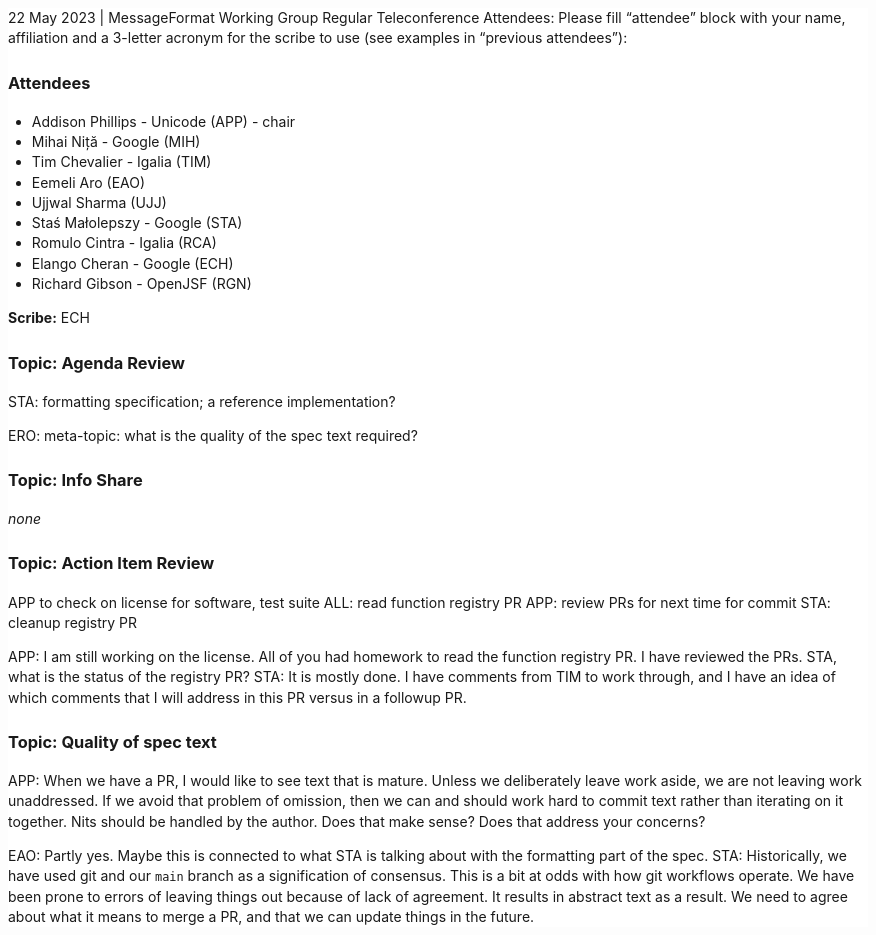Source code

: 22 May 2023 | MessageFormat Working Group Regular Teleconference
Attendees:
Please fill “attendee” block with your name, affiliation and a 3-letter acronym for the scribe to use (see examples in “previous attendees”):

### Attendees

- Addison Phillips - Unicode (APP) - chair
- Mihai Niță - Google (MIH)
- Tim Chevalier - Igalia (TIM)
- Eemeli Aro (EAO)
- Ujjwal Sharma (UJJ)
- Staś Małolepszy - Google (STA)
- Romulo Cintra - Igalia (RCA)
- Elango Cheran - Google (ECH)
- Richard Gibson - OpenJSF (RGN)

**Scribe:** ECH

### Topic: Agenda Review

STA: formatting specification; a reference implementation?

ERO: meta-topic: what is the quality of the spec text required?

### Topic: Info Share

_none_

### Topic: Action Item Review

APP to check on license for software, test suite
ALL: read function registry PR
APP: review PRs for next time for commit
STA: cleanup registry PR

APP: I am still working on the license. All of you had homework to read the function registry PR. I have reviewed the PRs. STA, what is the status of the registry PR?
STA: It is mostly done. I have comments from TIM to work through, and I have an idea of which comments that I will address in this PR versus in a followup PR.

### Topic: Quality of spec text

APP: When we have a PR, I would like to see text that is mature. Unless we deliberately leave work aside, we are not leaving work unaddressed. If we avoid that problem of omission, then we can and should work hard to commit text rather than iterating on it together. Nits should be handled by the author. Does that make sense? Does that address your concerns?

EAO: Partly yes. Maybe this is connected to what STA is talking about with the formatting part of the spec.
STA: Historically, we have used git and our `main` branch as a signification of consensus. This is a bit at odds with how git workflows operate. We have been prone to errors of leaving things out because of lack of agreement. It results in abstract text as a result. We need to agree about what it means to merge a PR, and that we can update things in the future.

_ _ _ _

Extract all the data above exactly, excluding every picture.

Source code

: 22 May 2023 | MessageFormat Working Group Regular Teleconference
Attendees:
Please fill “attendee” block with your name, affiliation and a 3-letter acronym for the scribe to use (see examples in “previous attendees”):

### Attendees

- Addison Phillips - Unicode (APP) - chair
- Mihai Niță - Google (MIH)
- Tim Chevalier - Igalia (TIM)
- Eemeli Aro (EAO)
- Ujjwal Sharma (UJJ)
- Staś Małolepszy - Google (STA)
- Romulo Cintra - Igalia (RCA)
- Elango Cheran - Google (ECH)
- Richard Gibson - OpenJSF (RGN)

**Scribe:** ECH

### Topic: Agenda Review

STA: formatting specification; a reference implementation?

ERO: meta-topic: what is the quality of the spec text required?

### Topic: Info Share

_none_

### Topic: Action Item Review

APP to check on license for software, test suite
ALL: read function registry PR
APP: review PRs for next time for commit
STA: cleanup registry PR

APP: I am still working on the license. All of you had homework to read the function registry PR. I have reviewed the PRs. STA, what is the status of the registry PR?
STA: It is mostly done. I have comments from TIM to work through, and I have an idea of which comments that I will address in this PR versus in a followup PR.

### Topic: Quality of spec text

APP: When we have a PR, I would like to see text that is mature. Unless we deliberately leave work aside, we are not leaving work unaddressed. If we avoid that problem of omission, then we can and should work hard to commit text rather than iterating on it together. Nits should be handled by the author. Does that make sense? Does that address your concerns?

EAO: Partly yes. Maybe this is connected to what STA is talking about with the formatting part of the spec.
STA: Historically, we have used git and our `main` branch as a signification of consensus. This is a bit at odds with how git workflows operate. We have been prone to errors of leaving things out because of lack of agreement. It results in abstract text as a result. We need to agree about what it means to merge a PR, and that we can update things in the future.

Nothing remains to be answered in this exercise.